Inspired by the unique Agent Unicorn headpiece from fashion-technology artist Anouk Wipprecht, the BR41N.IO Brain-Computer Interface Designers Hackathon challenges young geeks to design and build a unique, playful and wearable brain-computer interface (BCI) headpiece. The BCI measures brain activity and enable users to control a robot or smart device, to communicate or paint using just their thoughts.

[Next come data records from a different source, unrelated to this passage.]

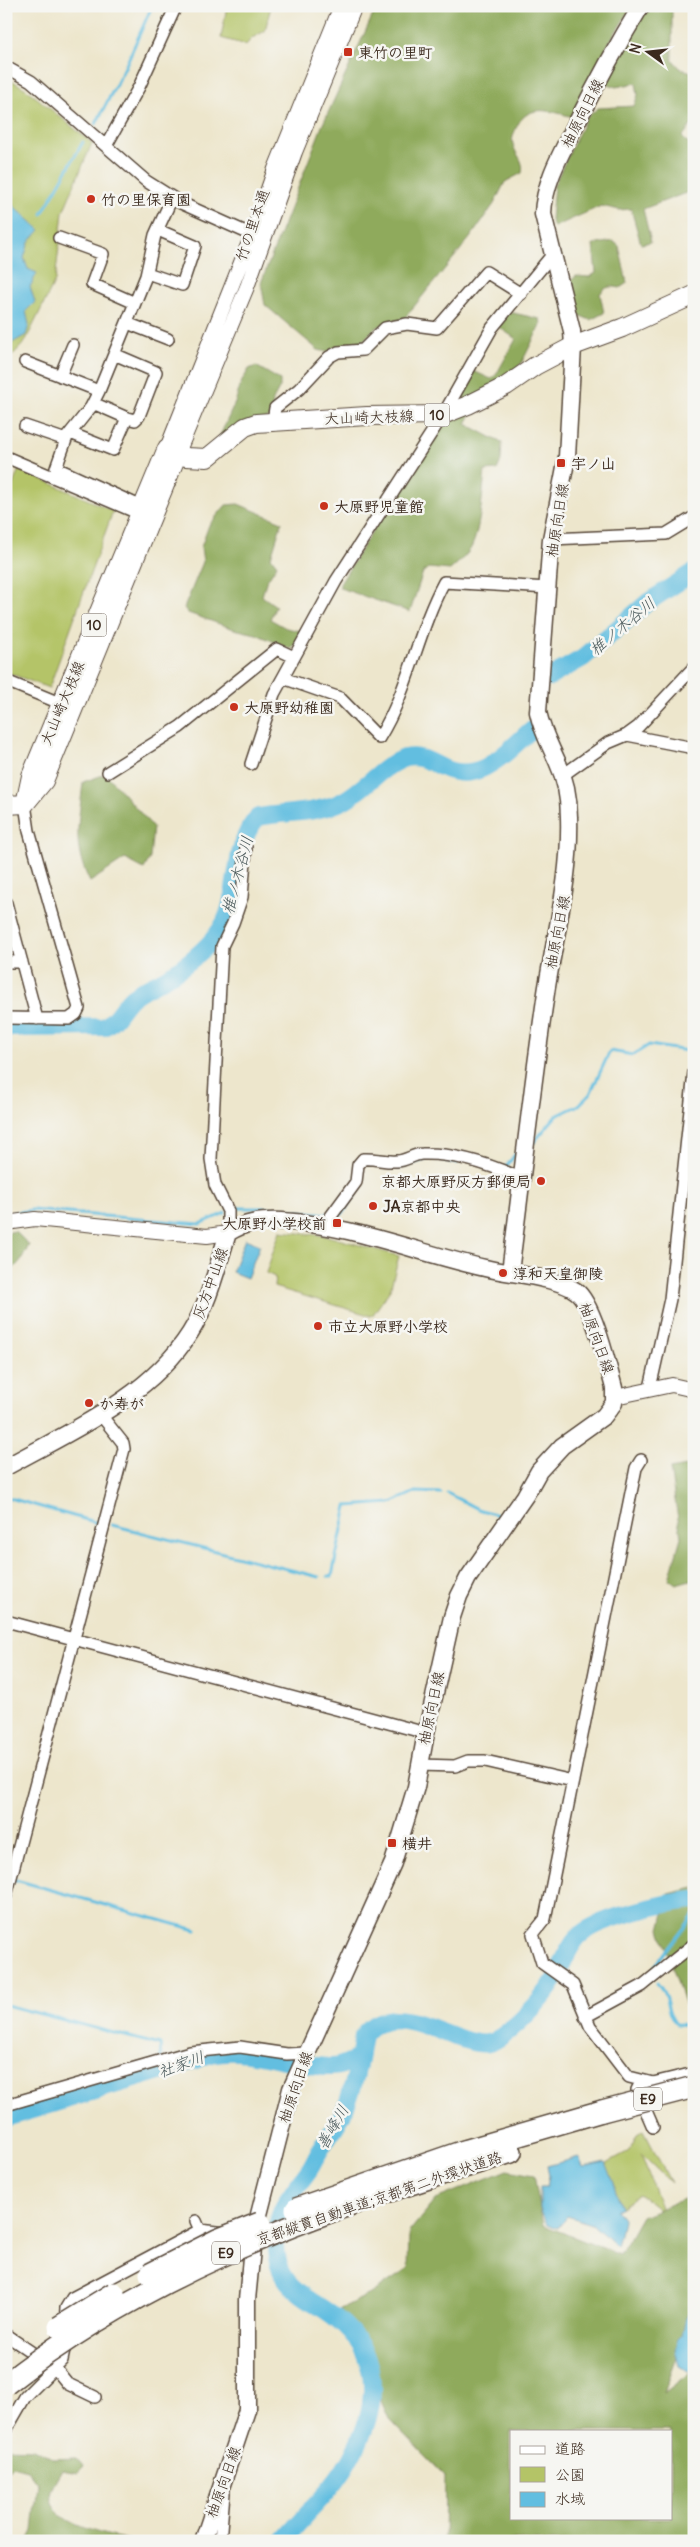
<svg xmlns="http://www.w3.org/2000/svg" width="700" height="2547" font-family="Delius,'Klee One',sans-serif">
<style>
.green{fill:#b4c467;stroke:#787742}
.forest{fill:#8faa5c;stroke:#656a3d;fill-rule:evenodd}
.water{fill:#62bee0;stroke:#4e747f}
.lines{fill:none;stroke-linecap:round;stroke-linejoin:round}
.stream{stroke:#62bee0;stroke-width:3}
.river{stroke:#62bee0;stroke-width:18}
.minor-casing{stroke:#564638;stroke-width:14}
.tertiary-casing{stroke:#564638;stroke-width:16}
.secondary-casing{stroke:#564638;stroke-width:19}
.primary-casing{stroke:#564638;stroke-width:20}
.motorway-casing{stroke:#564638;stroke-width:24}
.minor{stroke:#fff;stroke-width:11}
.tertiary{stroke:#fff;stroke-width:14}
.secondary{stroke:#fff;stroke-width:16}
.primary{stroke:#fff;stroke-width:18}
.motorway{stroke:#fff;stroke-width:21}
.motorway-bridge-casing{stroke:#564638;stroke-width:24;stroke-linecap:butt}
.motorway-bridge{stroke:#fff;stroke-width:21}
.poi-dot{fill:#c8321e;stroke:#f6f6f2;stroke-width:2}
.labels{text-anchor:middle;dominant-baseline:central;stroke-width:5;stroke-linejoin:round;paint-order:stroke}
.shield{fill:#f6f6f2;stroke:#73675e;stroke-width:1}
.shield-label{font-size:14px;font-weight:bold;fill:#3b2a1e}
.poi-label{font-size:15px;font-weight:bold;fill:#3b2a1e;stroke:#f6f6f2;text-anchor:start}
.street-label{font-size:15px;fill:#3b2a1e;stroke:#f6f6f2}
.water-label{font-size:16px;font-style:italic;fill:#475658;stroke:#f6f6f2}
</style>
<rect width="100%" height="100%" fill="#f6f6f2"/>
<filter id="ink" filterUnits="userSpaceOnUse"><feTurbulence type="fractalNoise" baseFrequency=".02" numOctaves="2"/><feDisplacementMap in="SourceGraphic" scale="10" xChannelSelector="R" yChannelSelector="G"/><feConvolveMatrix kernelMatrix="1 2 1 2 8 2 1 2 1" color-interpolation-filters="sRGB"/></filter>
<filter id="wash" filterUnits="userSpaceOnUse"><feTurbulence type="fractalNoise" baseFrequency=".0096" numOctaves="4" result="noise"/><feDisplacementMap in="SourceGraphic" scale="20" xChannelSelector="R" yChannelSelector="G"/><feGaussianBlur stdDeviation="1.12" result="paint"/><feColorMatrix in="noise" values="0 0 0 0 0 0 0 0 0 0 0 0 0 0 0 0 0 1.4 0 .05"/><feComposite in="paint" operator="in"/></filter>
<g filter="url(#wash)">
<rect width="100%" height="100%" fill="#ede6cc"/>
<path class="green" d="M227 6H271L265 31 252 38 246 45 221 38Z
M6 77 26 89 92 143 63 212 55 281 25 342 6 362Z
M19 469 113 511 49 688 6 672V503Z
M280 1231 327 1236 399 1256 390 1290 372 1316 274 1287 275 1277 266 1273Z
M644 2131 671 2183 641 2154 663 2213 639 2194 622 2207 605 2164 629 2151 637 2135Z"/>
<path class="forest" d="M377 6H632L607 46 573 117C553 112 529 102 517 126 515 131 511 138 513 144 515 155 525 160 522 173L505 182 494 204 470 238 403 320 389 321 374 329 357 347 327 352 318 350 265 305 261 283 322 126Z
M646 6H672V59L680 68 694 73V122L682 137 689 144 694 142V190L643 209 651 242 641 244 631 209 620 210 601 206 554 227 551 220 554 185 586 118 598 108 634 106 638 95 636 83 616 87 606 83Z
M613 241 619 246 627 283 620 288C612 286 605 286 600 294L604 313 590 320 574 313 566 285 576 276 589 277 596 273 593 245Z
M509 312 540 319 541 324 522 362 510 378 448 412 469 369 491 379 496 375 516 339 496 325Z
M256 366 280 380V387L273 400 272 416 218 440 235 403 241 383 249 369Z
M472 412 466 424 502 443 501 461 497 470 485 471C483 491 480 529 472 546 467 556 458 563 450 570L429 568 423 572 410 612 340 588V584L437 425Z
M238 504 282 522 271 557 277 565 266 582 262 596 276 606 270 619 286 628 301 631V636L291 649 256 634 234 629 188 613 184 608 203 562 201 547 209 525 226 505Z
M106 774 153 827 150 858 144 869 125 859 90 882C71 844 79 823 83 782Z
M15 1231 29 1245 22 1259 6 1277V1233Z
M686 1466 694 1476V1579L676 1584 669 1579 681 1537 670 1469Z
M694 1888V2011L685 2006 660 1929 669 1894Z
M507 2170 534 2175 543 2225 620 2255 642 2216 694 2195V2311L664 2393 694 2369V2541H444L445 2476 389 2419 340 2309 370 2294 408 2269 409 2232 436 2199ZM511 2431H671V2518H511Z
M6 2448 33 2449 53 2459 77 2458 84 2466 78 2472 62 2469C59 2475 53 2483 51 2490 44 2525 109 2535 133 2541H28L33 2531 38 2484 27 2470 12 2466 6 2473Z"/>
<path class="water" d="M6 199 40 230 29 242 24 258 28 269 37 273 30 287 35 302 26 311 29 325 26 335 12 343 6 356Z
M245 1239 260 1245 247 1278 232 1272Z
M579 2157 583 2167 605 2162 622 2207 616 2210 623 2221 617 2247 592 2224 567 2216 558 2228 547 2224 540 2209V2187H547L549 2176 547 2166Z
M694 2304V2370L688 2371 679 2366 675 2350 677 2341 682 2336 685 2320Z"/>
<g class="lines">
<path class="stream" d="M96 124 125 67 152 6
M42 214 83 142
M534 1142 556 1116 579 1105 590 1094 610 1051 633 1055 649 1045 694 1052
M440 1160 457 1163
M385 1166 398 1168 427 1159
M505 1168 517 1152
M230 1211 235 1208H265L328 1214
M6 1214 32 1210 200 1224 225 1213
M337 1215 342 1214 361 1187V1181
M447 1493 478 1509 497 1515
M6 1497 98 1523
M112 1525 319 1577
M328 1576H332L347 1506 391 1503 415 1492 441 1493
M12 1879 196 1930
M655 1966 694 1915
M657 1983C670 1996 665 2013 676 2024L694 2025
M6 2005 160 2045 161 2058
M694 2063V2068"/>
<path class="river" d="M548 678 583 658 648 602 694 572
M6 1028 104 1027C117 1020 121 1007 132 997 145 987 158 983 172 974 193 960 220 939 228 914 239 883 234 842 258 817 286 812 317 814 343 801 364 790 384 764 405 758 419 755 429 761 441 767 479 786 505 753 531 730
M6 2118 197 2060C231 2038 292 2067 330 2067 339 2068 351 2061 359 2058
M283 2541C306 2513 335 2489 352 2456 376 2412 384 2363 344 2325 315 2297 275 2293 276 2243 276 2208 290 2197 309 2170 314 2163 317 2154 322 2147 328 2136 337 2126 342 2115 354 2090 359 2062 363 2035 396 1990 465 2057 494 2041 514 2030 544 1999 555 1979 563 1965 567 1948 579 1936 597 1918 668 1902 694 1900"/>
</g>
</g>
<g filter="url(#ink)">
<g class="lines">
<g class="minor-casing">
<path id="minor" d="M6 67 31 81 146 181 181 203 259 238
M106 146 139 87 176 6
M59 238 103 254 92 284 135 303
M147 273 182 285 195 246 158 230
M127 323 168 339
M114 354 156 372 139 416 135 420 127 418
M25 362 99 391
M60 376 73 345
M273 421 275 408 299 389 329 357 338 352 363 350 385 328 407 324 437 328 486 272 521 294
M25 426 66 440
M70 433 113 450 127 418 93 403
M6 457 140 514
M142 507 56 468 67 437 91 407 99 391 146 276 155 235 172 198
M551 539 666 534 694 517
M283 678 340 698 379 738C409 690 417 632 444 582L548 588
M6 681 62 704
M627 735 694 748
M251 764 274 694 336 581 443 415 492 328 552 255
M108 772 180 727 277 649 294 657
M563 775 608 743 627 735 638 727 694 667
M6 903 37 1019
M6 962H22
M6 1018 69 1019 76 1014 79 1008 29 831 25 804
M323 1227 356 1182 358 1165 363 1159C375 1158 385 1162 397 1161 406 1161 414 1154 422 1154 456 1153 492 1165 522 1179
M228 1233V1211L215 1185 211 1159 222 946 233 923 242 897 246 848
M650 1388 670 1299 694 1072
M641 1460 636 1468 545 1919 533 1934 542 1963 573 1985 590 2026 629 2077 653 2083 694 2073
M6 1621 426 1733
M419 1765 455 1766 468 1761H485L573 1781
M6 1896 124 1449 123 1443 100 1414
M585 2017 642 1986 694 1944
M641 2082 637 2090 653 2127
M6 2105 190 2052 240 2047 287 2054 306 2053
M196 2221 200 2230 226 2233
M65 2325 66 2308 72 2298 200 2230
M6 2335 55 2368 68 2384 95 2397
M6 2430 25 2397 62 2360 66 2341
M220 2541 224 2493"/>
</g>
<g class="tertiary-casing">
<path id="tertiary" d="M167 448 252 235 275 169 341 6
M178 453 247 287 295 152 355 6
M6 1223 35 1219 207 1236 228 1233
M615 1397 672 1385 694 1390"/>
</g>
<g class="secondary-casing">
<path id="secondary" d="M510 1272C522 1179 532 1086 546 993 555 934 571 877 569 817 569 798 565 778 557 761 550 745 542 731 538 712L551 539 567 457 573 346 572 331 543 214C544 182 562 152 576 124 596 84 617 45 641 6
M6 1467C70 1431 149 1398 190 1333 209 1303 217 1267 228 1233 246 1222 261 1220 282 1221 351 1225 418 1253 485 1268 508 1274 557 1277 576 1291 593 1303 608 1366 614 1388V1403L604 1416 562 1446 539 1471 525 1496 468 1578 459 1596 452 1617 426 1733 416 1787 393 1863 291 2089 253 2238 247 2300V2410L203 2541"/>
</g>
<g class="primary-casing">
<path id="primary" d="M25 804 31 776 167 448 186 457 207 458 245 427 256 423 367 416 443 415 468 405 506 386 535 366 573 346 622 328 694 295
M6 805 25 804 44 781 178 453"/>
</g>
<g class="motorway-casing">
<path id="motorway" d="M464 2151 602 2111
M467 2166 511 2152"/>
</g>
<use href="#minor" class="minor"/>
<use href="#tertiary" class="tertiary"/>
<use href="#secondary" class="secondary"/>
<use href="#primary" class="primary"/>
<use href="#motorway" class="motorway"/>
<g class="motorway-bridge-casing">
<path id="motorway-bridge" d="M602 2111 694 2087
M296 2209 464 2151
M150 2274 217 2240 260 2223
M59 2327 114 2293
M6 2384C142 2277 304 2216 467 2166"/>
</g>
<use href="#motorway-bridge" class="motorway-bridge"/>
</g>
</g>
<g class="poi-dot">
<rect x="343" y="47" width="10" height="10" rx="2.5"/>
<circle cx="91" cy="199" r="5"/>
<rect x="556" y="458" width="10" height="10" rx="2.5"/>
<circle cx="324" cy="506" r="5"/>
<circle cx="234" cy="707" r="5"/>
<circle cx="541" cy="1181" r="5"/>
<circle cx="373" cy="1206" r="5"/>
<rect x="332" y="1218" width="10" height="10" rx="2.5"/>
<circle cx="503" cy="1273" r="5"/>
<circle cx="318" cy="1326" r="5"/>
<circle cx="89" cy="1403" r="5"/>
<rect x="387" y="1838" width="10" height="10" rx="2.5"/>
</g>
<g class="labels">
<g class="shield">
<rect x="424.5" y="403.5" width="25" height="23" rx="4"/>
<rect x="81.5" y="613.5" width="25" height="23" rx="4"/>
<rect x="634" y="2087.5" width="28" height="23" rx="4"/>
<rect x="212" y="2241.5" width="28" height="23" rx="4"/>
</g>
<g class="shield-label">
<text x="437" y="415">10</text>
<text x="94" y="625">10</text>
<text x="648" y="2099">E9</text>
<text x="226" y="2253">E9</text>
</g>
<g class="poi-label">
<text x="358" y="52">東竹の里町</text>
<text x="101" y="199">竹の里保育園</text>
<text x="571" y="463">宇ノ山</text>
<text x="334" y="506">大原野児童館</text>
<text x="244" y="707">大原野幼稚園</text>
<text x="531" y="1181" text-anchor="end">京都大原野灰方郵便局</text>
<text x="383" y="1206">JA京都中央</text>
<text x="327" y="1223" text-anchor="end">大原野小学校前</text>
<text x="513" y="1273">淳和天皇御陵</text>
<text x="328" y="1326">市立大原野小学校</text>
<text x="99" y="1403">か寿が</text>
<text x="402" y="1843">横井</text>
</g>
<g class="street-label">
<text transform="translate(582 113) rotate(-63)">柚原向日線</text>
<text transform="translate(252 225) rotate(-71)">竹の里本通</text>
<text transform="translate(369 417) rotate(-2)">大山崎大枝線</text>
<text transform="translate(557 520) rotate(-81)">柚原向日線</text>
<text transform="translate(62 703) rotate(-67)">大山崎大枝線</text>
<text transform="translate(557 932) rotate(-79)">柚原向日線</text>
<text transform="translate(210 1283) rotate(-70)">灰方中山線</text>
<text transform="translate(597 1338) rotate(70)">柚原向日線</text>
<text transform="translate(431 1708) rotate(-78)">柚原向日線</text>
<text transform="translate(295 2087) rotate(-71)">柚原向日線</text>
<text transform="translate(379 2198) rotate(-19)">京都縦貫自動車道;京都第二外環状道路</text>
<text transform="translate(223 2482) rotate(-70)">柚原向日線</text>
</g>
<g class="water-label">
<text transform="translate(622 626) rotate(-40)">椎ノ木谷川</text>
<text transform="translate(237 875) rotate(-75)">椎ノ木谷川</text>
<text transform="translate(181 2064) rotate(-20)">社家川</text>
<text transform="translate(332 2127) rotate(-60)">善峰川</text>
</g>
</g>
<rect width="700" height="2547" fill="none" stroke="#f6f6f2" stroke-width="25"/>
<rect x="510" y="2430" width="162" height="90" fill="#f6f6f2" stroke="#aba49d"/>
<rect x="520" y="2446" width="25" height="8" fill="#ffffff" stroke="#aba49d"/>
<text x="555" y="2454" font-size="15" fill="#3b2a1e">道路</text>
<rect x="520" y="2467" width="25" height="15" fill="#b4c467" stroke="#aba49d"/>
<text x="555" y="2480" font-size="15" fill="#3b2a1e">公園</text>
<rect x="520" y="2492" width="25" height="15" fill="#62bee0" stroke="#aba49d"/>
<text x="555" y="2504" font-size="15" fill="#3b2a1e">水域</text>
<g transform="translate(648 52) rotate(285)" stroke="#f6f6f2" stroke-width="4" paint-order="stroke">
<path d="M0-4L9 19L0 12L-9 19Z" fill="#3b2a1e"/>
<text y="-8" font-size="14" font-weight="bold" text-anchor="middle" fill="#3b2a1e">N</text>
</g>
</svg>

Twenty years ago, brain-computer interfaces could only move computer cursors. Today, machine learning is one component of BCIs that will be used in many different fields of neuroscience, such as motor rehabilitation of stroke patients, assessment of and communication with coma patients, control of devices for disabled people, cognitive training or neuromarketing. BR41N.IO shows these current and future developments and the unlimited possibilities of brain-computer interfaces in creative or scientific fields, and how artificial intelligence, life science, art and technology become a unity to evolve innovative and exceptional BCI headpieces.